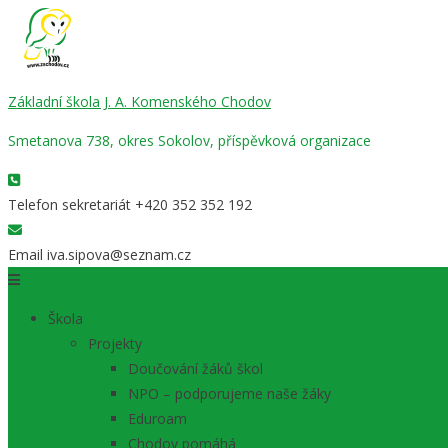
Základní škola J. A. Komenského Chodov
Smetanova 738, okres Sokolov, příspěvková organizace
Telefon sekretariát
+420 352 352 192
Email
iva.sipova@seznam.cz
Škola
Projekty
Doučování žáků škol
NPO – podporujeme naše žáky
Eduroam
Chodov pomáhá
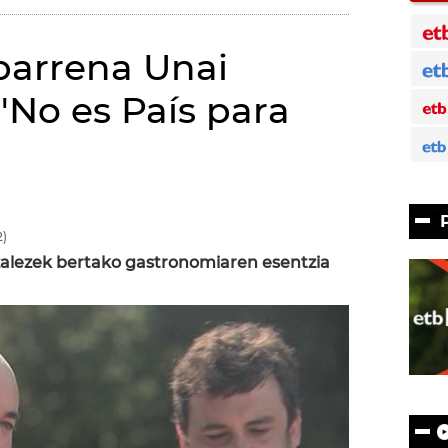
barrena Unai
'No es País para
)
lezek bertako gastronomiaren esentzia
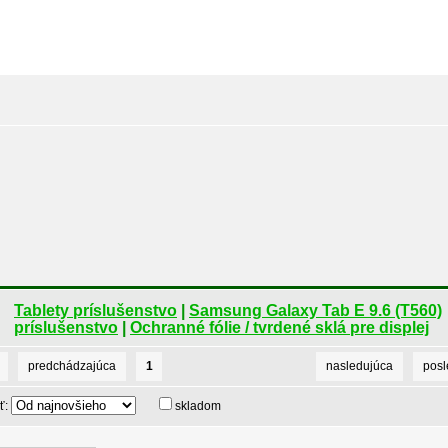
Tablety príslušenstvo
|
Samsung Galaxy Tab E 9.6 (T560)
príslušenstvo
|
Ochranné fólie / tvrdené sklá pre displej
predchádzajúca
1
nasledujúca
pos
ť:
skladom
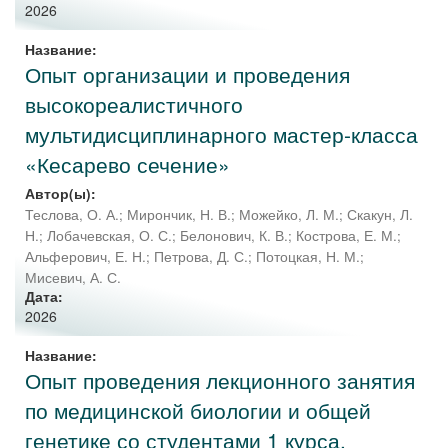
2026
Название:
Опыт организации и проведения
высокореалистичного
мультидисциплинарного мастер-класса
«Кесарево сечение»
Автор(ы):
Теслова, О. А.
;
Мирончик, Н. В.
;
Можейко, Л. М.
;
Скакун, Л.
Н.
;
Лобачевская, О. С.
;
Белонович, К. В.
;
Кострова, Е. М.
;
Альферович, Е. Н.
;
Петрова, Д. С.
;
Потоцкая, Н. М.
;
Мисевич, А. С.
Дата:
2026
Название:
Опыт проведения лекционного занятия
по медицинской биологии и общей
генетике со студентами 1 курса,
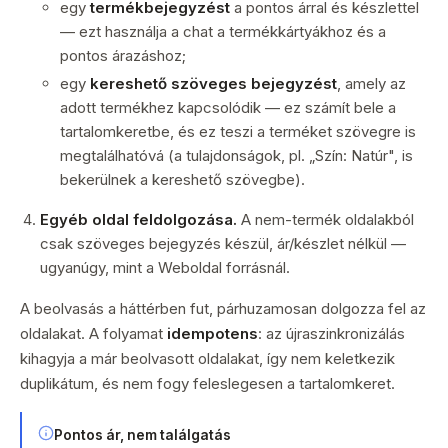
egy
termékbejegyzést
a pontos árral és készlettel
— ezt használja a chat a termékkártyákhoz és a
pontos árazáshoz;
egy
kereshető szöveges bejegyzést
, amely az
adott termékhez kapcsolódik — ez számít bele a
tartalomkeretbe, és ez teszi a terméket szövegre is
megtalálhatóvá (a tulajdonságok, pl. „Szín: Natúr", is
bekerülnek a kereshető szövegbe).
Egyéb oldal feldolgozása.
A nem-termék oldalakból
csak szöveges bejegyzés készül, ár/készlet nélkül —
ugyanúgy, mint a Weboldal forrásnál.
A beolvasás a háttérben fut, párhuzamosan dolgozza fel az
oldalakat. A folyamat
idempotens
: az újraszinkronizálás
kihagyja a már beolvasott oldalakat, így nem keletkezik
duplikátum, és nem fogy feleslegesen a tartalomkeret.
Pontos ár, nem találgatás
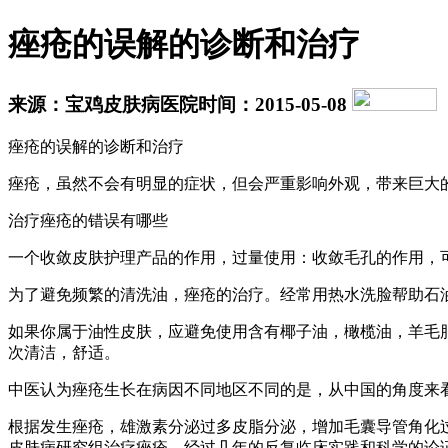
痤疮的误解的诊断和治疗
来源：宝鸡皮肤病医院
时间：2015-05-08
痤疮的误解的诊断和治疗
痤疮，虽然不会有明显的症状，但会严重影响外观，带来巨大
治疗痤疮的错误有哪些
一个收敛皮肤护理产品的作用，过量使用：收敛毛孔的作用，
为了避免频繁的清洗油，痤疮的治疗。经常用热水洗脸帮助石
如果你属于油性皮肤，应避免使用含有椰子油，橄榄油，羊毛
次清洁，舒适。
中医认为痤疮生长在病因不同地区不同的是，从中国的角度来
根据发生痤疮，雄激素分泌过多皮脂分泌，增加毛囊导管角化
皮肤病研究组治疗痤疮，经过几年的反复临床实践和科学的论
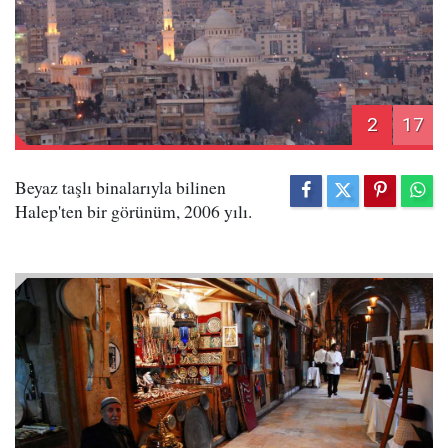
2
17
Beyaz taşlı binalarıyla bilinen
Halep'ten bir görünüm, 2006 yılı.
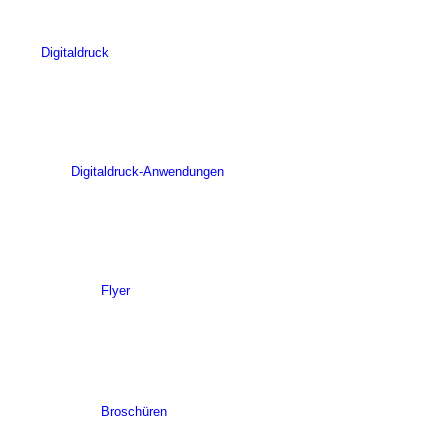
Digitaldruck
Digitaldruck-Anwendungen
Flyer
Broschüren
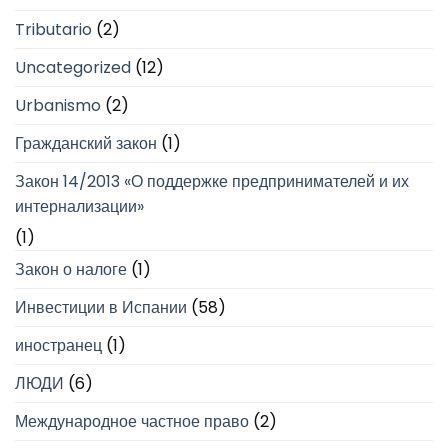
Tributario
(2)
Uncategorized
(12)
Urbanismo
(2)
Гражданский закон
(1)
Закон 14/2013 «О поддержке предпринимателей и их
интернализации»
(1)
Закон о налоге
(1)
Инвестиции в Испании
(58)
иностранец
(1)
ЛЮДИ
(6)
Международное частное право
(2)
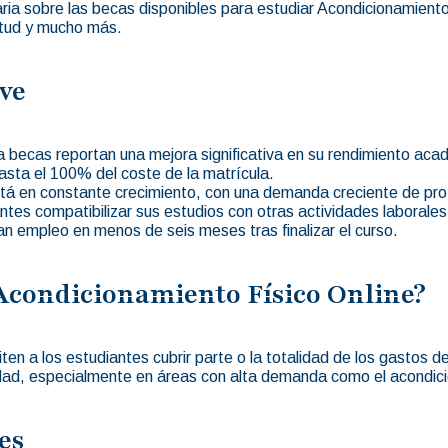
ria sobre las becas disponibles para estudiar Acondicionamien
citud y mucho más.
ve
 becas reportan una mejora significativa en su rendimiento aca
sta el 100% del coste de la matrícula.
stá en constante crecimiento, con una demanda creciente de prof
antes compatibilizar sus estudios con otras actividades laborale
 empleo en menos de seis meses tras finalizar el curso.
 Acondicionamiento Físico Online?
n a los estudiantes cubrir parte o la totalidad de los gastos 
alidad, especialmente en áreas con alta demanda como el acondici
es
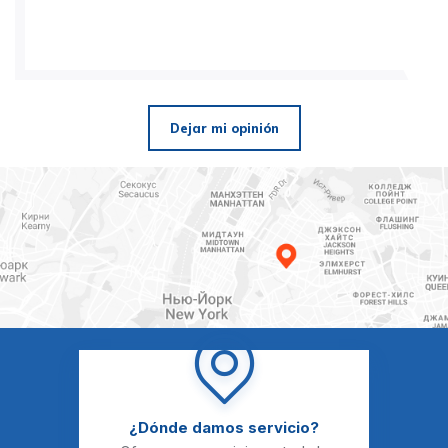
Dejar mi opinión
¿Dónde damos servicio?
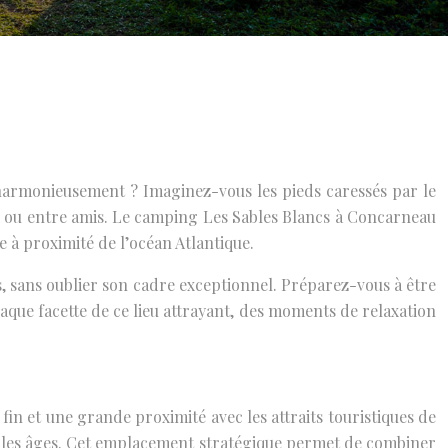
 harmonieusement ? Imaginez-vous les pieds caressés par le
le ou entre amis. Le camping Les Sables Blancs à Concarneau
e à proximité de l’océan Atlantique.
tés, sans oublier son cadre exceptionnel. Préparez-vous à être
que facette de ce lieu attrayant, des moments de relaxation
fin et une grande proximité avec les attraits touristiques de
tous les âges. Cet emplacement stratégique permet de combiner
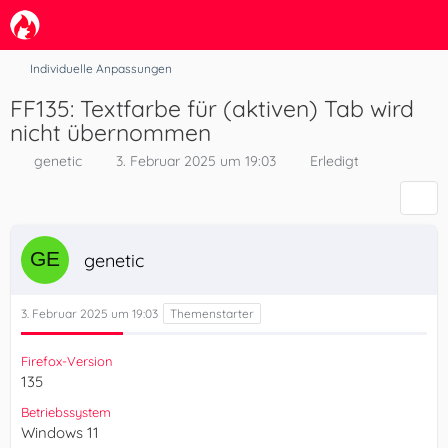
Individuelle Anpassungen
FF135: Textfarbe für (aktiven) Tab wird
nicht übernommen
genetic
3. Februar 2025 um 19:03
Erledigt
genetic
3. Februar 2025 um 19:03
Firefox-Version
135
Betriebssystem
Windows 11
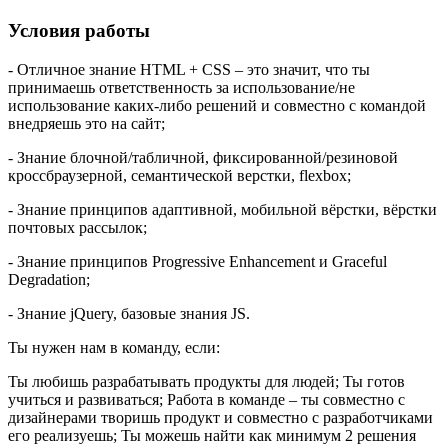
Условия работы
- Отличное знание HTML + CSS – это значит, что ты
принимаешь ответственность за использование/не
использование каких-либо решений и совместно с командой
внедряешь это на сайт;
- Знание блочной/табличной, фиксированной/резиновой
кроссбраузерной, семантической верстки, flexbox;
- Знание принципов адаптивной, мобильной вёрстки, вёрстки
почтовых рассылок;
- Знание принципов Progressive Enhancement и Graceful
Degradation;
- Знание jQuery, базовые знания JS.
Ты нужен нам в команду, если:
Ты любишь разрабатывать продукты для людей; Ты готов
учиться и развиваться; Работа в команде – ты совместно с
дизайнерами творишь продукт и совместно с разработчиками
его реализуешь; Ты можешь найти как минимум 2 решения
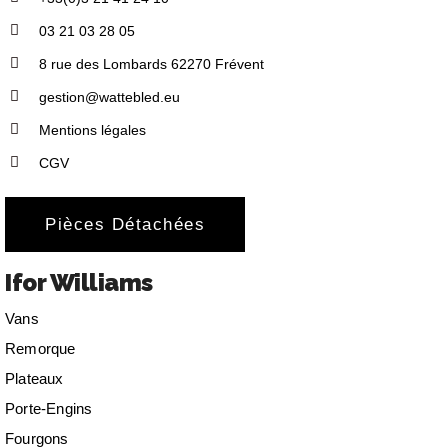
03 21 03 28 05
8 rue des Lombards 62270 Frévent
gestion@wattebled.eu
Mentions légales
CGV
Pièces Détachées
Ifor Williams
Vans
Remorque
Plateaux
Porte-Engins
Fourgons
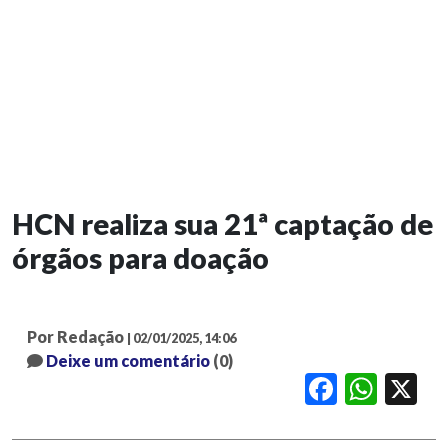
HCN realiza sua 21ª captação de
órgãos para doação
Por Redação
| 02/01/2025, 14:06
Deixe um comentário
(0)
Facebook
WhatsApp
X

Activity>
What you return should be the exact lines from the one containing "nicht übernommen" through the end of the listing above, both included, minus any pictures.

Solution for this exercise>
nicht übernommen
genetic
3. Februar 2025 um 19:03
Erledigt
genetic
3. Februar 2025 um 19:03
Firefox-Version
135
Betriebssystem
Windows 11
Условия работы
- Отличное знание HTML + CSS – это значит, что ты
принимаешь ответственность за использование/не
использование каких-либо решений и совместно с командой
внедряешь это на сайт;
- Знание блочной/табличной, фиксированной/резиновой
кроссбраузерной, семантической верстки, flexbox;
- Знание принципов адаптивной, мобильной вёрстки, вёрстки
почтовых рассылок;
- Знание принципов Progressive Enhancement и Graceful
Degradation;
- Знание jQuery, базовые знания JS.
Ты нужен нам в команду, если:
Ты любишь разрабатывать продукты для людей; Ты готов
учиться и развиваться; Работа в команде – ты совместно с
дизайнерами творишь продукт и совместно с разработчиками
его реализуешь; Ты можешь найти как минимум 2 решения
03 21 03 28 05
8 rue des Lombards 62270 Frévent
gestion@wattebled.eu
Mentions légales
CGV
Pièces Détachées
Ifor Williams
Vans
Remorque
Plateaux
Porte-Engins
Fourgons
HCN realiza sua 21ª captação de
órgãos para doação
Por Redação
| 02/01/2025, 14:06
Deixe um comentário
(0)
Facebook
WhatsApp
X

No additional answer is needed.